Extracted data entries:
** Begin **

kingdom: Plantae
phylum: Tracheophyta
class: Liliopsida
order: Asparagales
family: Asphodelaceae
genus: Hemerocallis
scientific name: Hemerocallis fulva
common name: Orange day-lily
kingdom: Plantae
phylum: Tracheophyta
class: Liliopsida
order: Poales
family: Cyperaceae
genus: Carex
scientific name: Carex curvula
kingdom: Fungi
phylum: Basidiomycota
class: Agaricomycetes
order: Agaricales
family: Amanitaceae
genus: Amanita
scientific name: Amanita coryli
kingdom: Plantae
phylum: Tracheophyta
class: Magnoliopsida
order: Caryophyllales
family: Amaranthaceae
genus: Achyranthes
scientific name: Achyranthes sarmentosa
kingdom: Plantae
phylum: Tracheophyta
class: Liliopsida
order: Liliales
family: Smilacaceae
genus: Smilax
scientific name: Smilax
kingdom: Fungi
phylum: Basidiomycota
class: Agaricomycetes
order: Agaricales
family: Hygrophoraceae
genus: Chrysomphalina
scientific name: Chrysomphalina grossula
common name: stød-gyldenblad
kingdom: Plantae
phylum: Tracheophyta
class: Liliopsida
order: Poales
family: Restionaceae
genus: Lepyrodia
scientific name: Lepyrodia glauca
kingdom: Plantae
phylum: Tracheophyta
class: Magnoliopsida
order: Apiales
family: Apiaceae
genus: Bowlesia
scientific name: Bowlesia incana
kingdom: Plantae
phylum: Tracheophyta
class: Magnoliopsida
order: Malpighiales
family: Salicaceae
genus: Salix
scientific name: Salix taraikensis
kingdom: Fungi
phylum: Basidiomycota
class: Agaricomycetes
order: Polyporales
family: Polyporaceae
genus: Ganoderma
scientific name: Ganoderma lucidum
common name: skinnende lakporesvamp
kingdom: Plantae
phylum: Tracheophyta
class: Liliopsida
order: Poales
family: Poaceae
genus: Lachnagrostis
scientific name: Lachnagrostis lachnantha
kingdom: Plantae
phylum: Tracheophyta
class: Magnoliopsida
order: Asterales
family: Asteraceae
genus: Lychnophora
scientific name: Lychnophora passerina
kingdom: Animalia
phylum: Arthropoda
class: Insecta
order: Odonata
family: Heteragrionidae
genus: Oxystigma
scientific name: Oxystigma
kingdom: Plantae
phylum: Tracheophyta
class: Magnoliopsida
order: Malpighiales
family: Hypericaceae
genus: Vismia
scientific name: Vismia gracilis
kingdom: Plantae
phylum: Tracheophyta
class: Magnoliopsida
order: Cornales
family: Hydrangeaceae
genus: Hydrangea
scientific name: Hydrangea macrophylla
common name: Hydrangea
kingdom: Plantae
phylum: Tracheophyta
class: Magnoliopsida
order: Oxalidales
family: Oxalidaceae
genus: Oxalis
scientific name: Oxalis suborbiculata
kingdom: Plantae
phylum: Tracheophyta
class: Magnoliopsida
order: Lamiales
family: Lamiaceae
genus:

** End **

Problem statement ▸
Update the lines for all the records by changing each "scientific name" to "species", and leave everything else the same.

Answer to this problem ▸
kingdom: Plantae
phylum: Tracheophyta
class: Liliopsida
order: Asparagales
family: Asphodelaceae
genus: Hemerocallis
species: Hemerocallis fulva
common name: Orange day-lily
kingdom: Plantae
phylum: Tracheophyta
class: Liliopsida
order: Poales
family: Cyperaceae
genus: Carex
species: Carex curvula
kingdom: Fungi
phylum: Basidiomycota
class: Agaricomycetes
order: Agaricales
family: Amanitaceae
genus: Amanita
species: Amanita coryli
kingdom: Plantae
phylum: Tracheophyta
class: Magnoliopsida
order: Caryophyllales
family: Amaranthaceae
genus: Achyranthes
species: Achyranthes sarmentosa
kingdom: Plantae
phylum: Tracheophyta
class: Liliopsida
order: Liliales
family: Smilacaceae
genus: Smilax
species: Smilax
kingdom: Fungi
phylum: Basidiomycota
class: Agaricomycetes
order: Agaricales
family: Hygrophoraceae
genus: Chrysomphalina
species: Chrysomphalina grossula
common name: stød-gyldenblad
kingdom: Plantae
phylum: Tracheophyta
class: Liliopsida
order: Poales
family: Restionaceae
genus: Lepyrodia
species: Lepyrodia glauca
kingdom: Plantae
phylum: Tracheophyta
class: Magnoliopsida
order: Apiales
family: Apiaceae
genus: Bowlesia
species: Bowlesia incana
kingdom: Plantae
phylum: Tracheophyta
class: Magnoliopsida
order: Malpighiales
family: Salicaceae
genus: Salix
species: Salix taraikensis
kingdom: Fungi
phylum: Basidiomycota
class: Agaricomycetes
order: Polyporales
family: Polyporaceae
genus: Ganoderma
species: Ganoderma lucidum
common name: skinnende lakporesvamp
kingdom: Plantae
phylum: Tracheophyta
class: Liliopsida
order: Poales
family: Poaceae
genus: Lachnagrostis
species: Lachnagrostis lachnantha
kingdom: Plantae
phylum: Tracheophyta
class: Magnoliopsida
order: Asterales
family: Asteraceae
genus: Lychnophora
species: Lychnophora passerina
kingdom: Animalia
phylum: Arthropoda
class: Insecta
order: Odonata
family: Heteragrionidae
genus: Oxystigma
species: Oxystigma
kingdom: Plantae
phylum: Tracheophyta
class: Magnoliopsida
order: Malpighiales
family: Hypericaceae
genus: Vismia
species: Vismia gracilis
kingdom: Plantae
phylum: Tracheophyta
class: Magnoliopsida
order: Cornales
family: Hydrangeaceae
genus: Hydrangea
species: Hydrangea macrophylla
common name: Hydrangea
kingdom: Plantae
phylum: Tracheophyta
class: Magnoliopsida
order: Oxalidales
family: Oxalidaceae
genus: Oxalis
species: Oxalis suborbiculata
kingdom: Plantae
phylum: Tracheophyta
class: Magnoliopsida
order: Lamiales
family: Lamiaceae
genus:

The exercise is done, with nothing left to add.